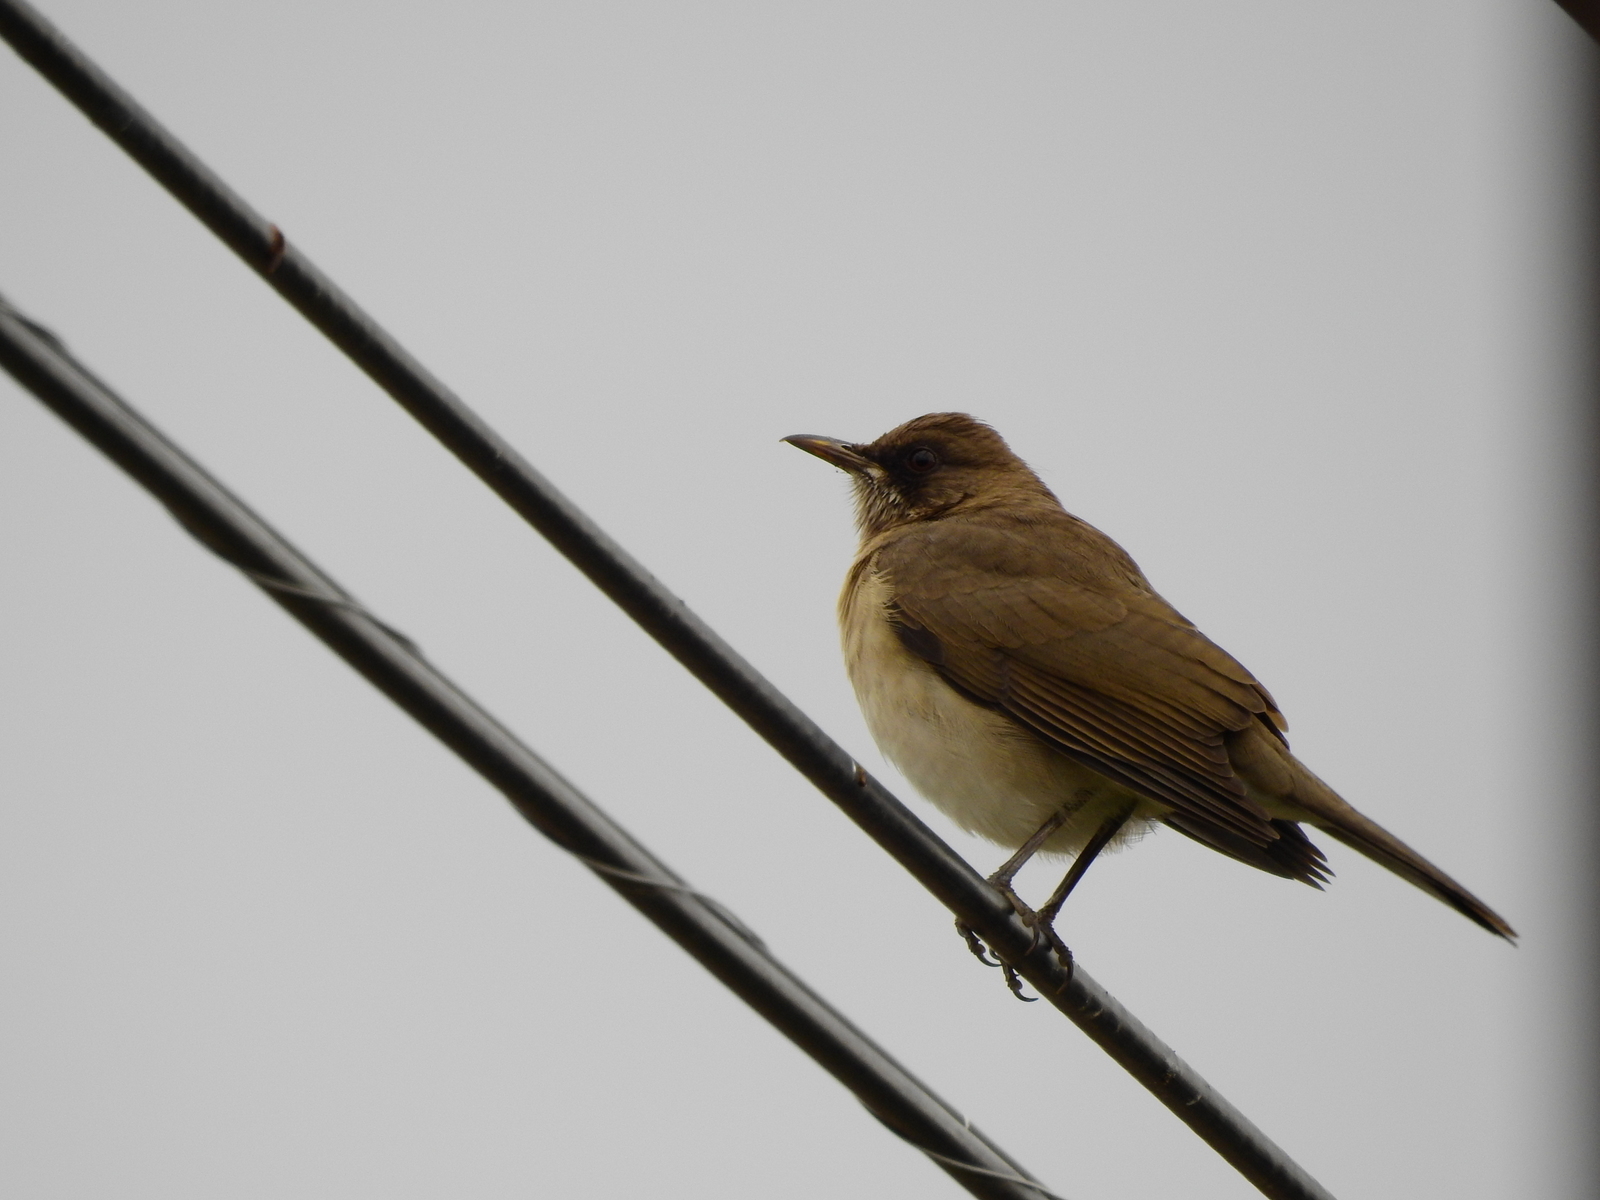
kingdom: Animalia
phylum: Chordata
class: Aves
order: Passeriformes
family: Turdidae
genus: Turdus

==

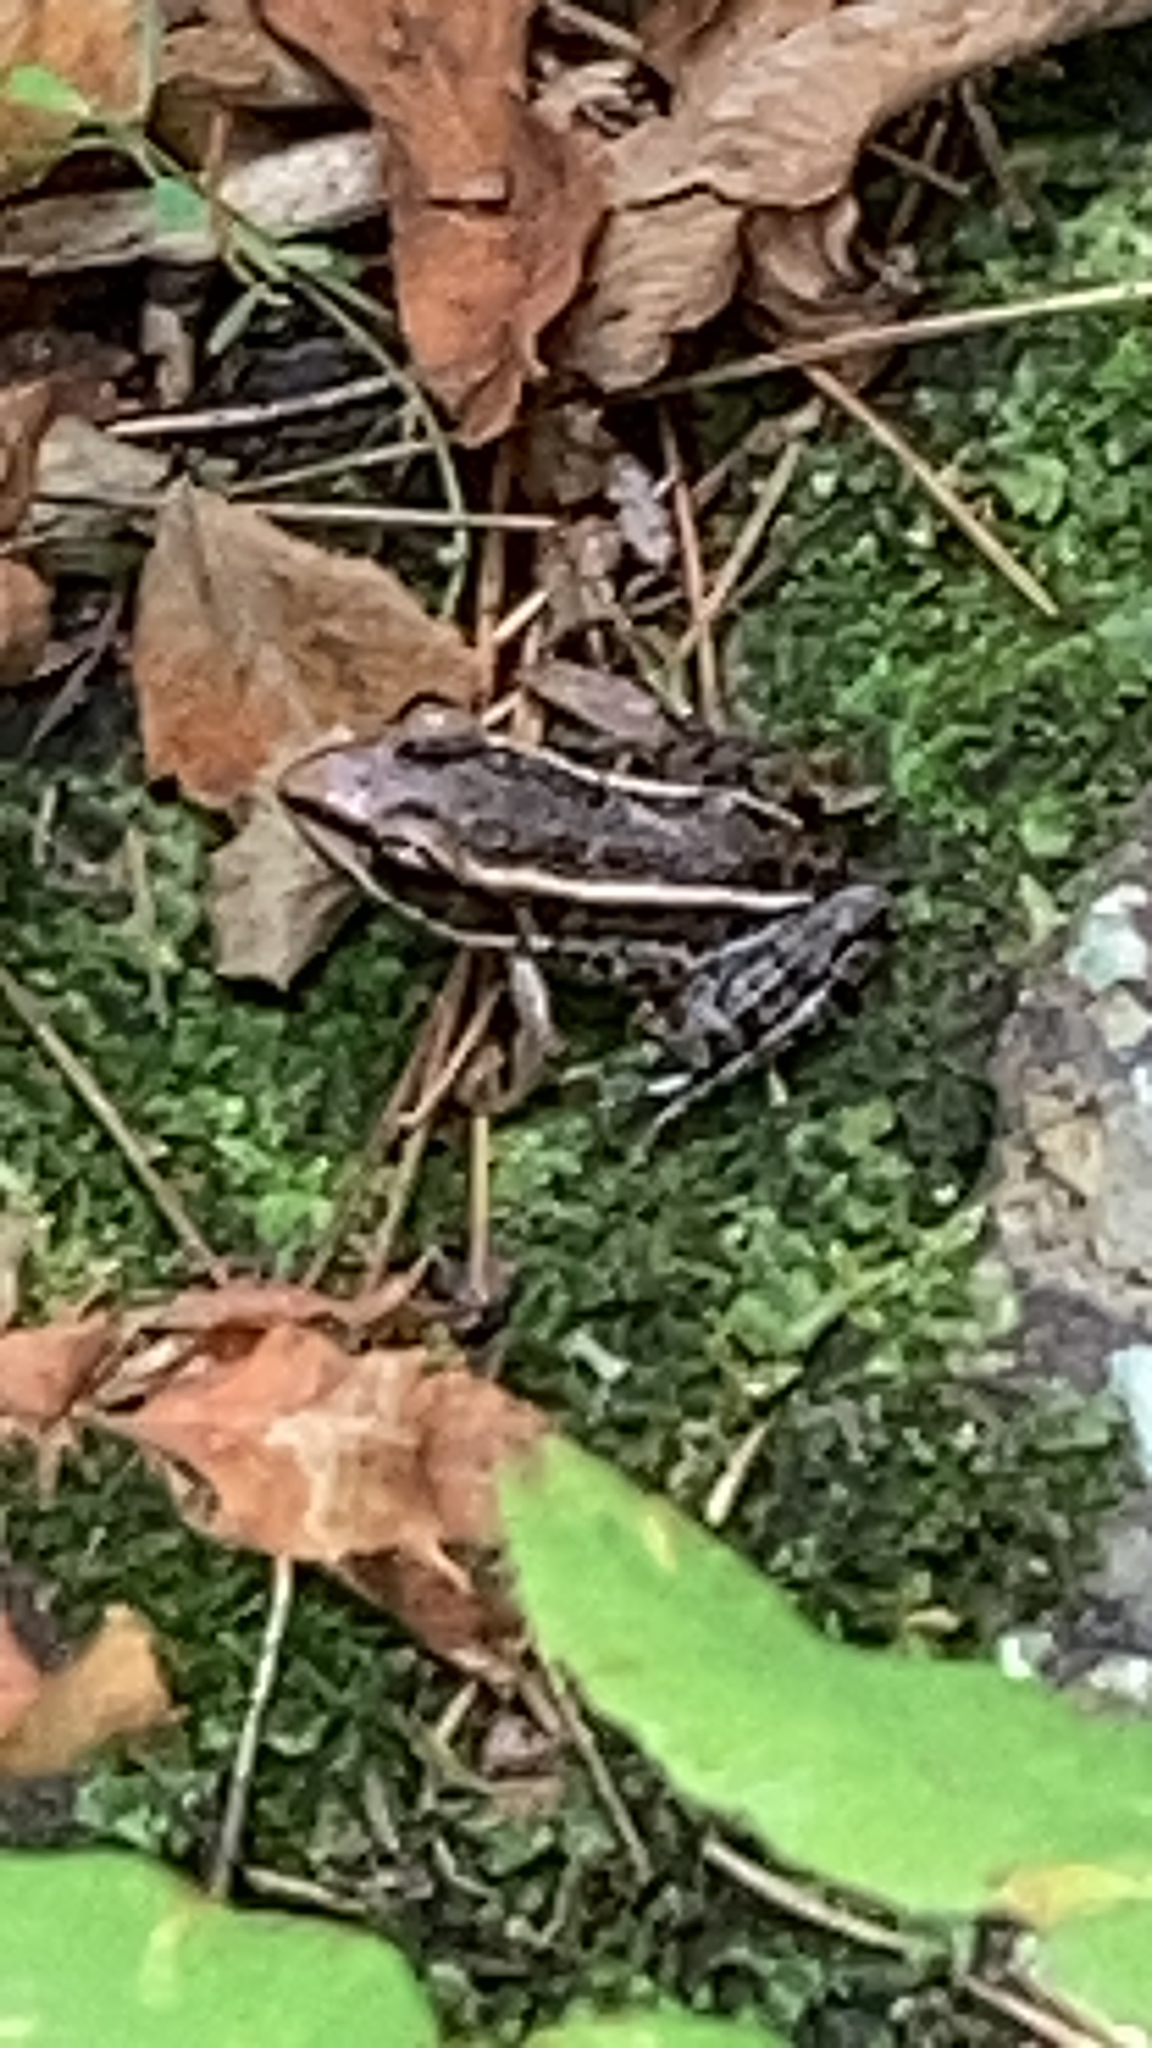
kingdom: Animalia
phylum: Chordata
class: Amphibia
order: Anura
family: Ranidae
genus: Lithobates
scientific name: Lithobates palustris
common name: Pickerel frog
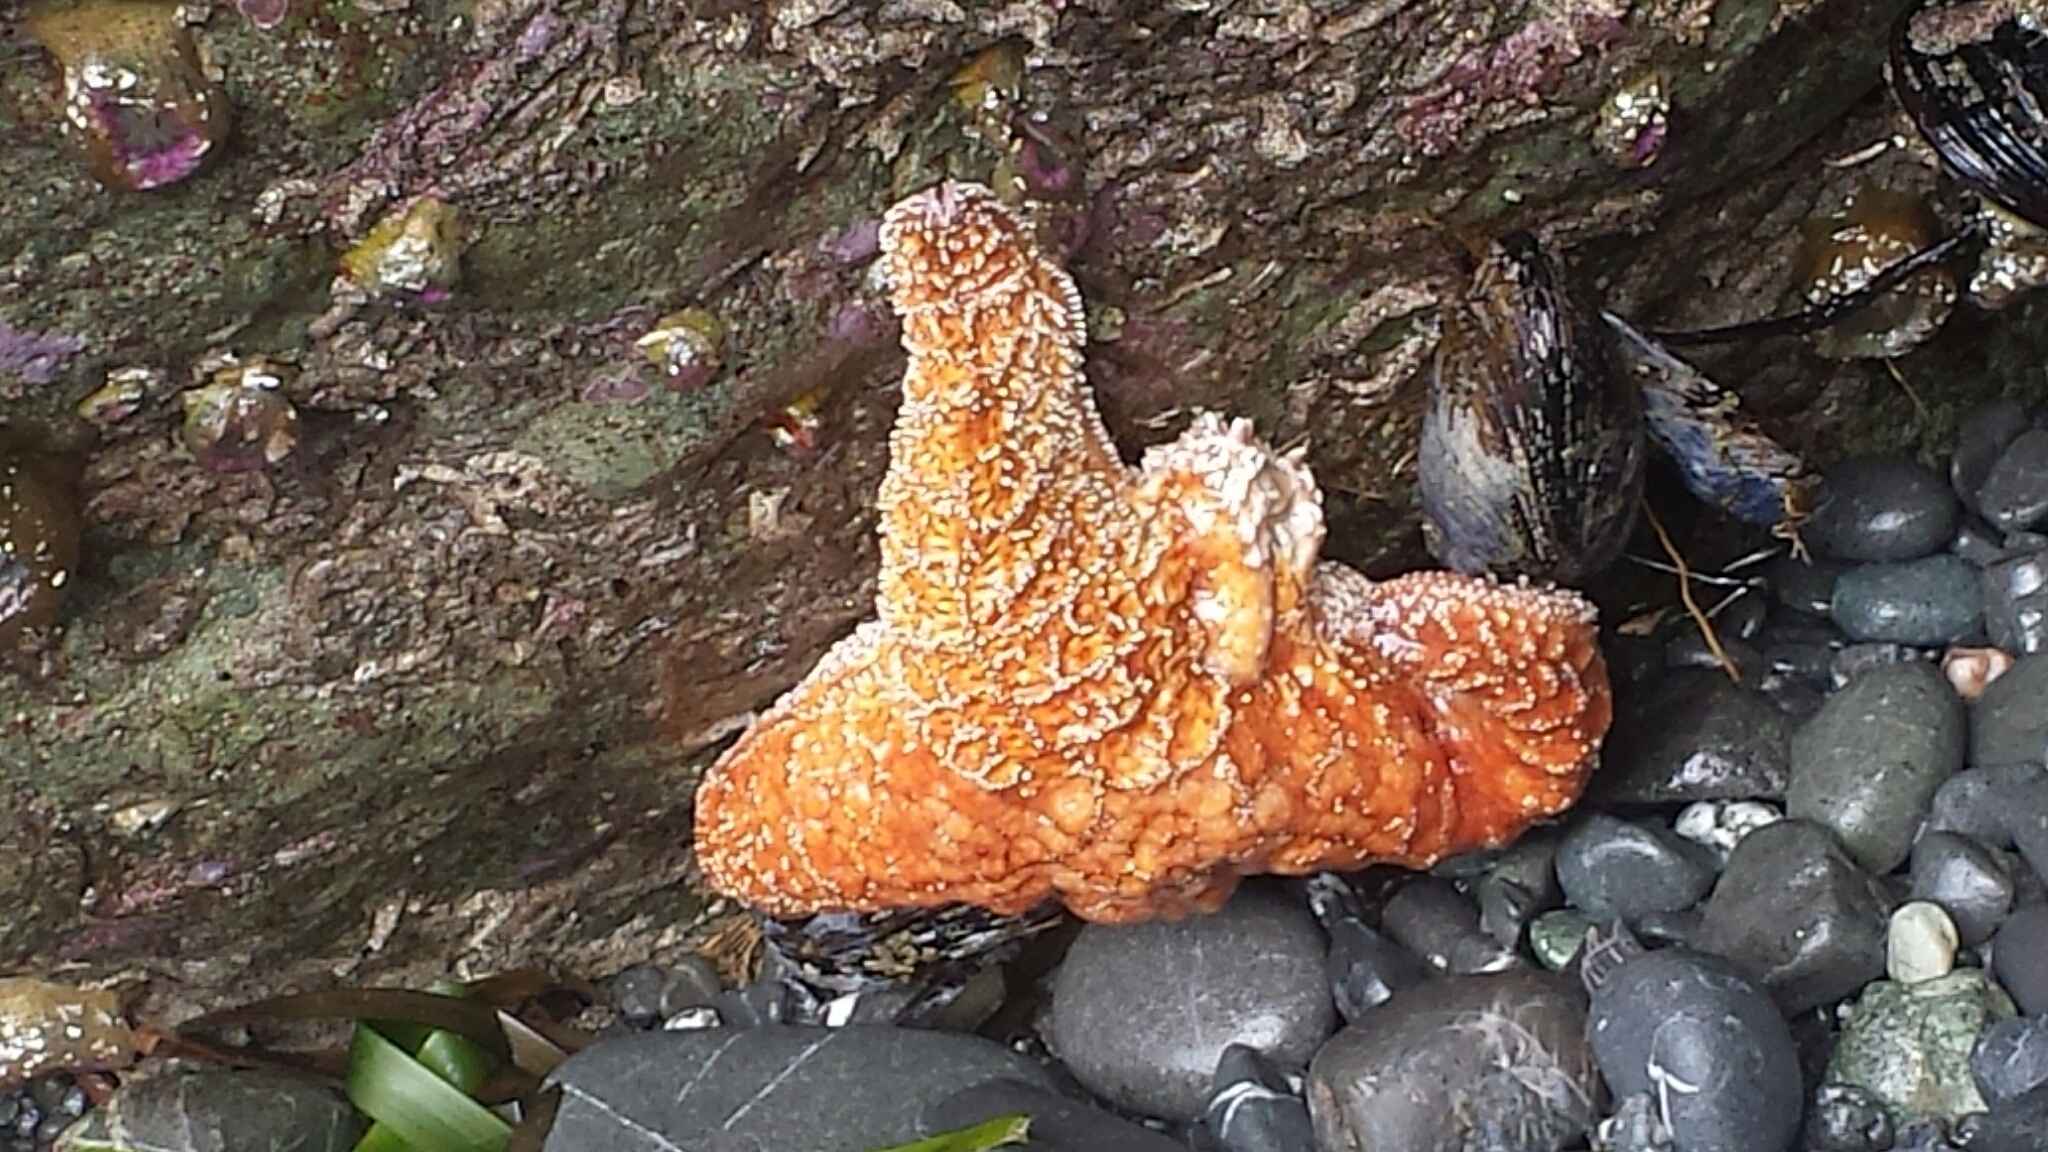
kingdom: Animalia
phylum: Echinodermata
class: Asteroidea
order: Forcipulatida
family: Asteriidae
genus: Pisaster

*What you will do*
Reproduce word for word the lines above, starting at the line containing "order: Anura" and ending at the line containing "genus: Pisaster", with both of those lines included. Leave the pictures out of your copy.

*Problem solution*
order: Anura
family: Ranidae
genus: Lithobates
scientific name: Lithobates palustris
common name: Pickerel frog
kingdom: Animalia
phylum: Echinodermata
class: Asteroidea
order: Forcipulatida
family: Asteriidae
genus: Pisaster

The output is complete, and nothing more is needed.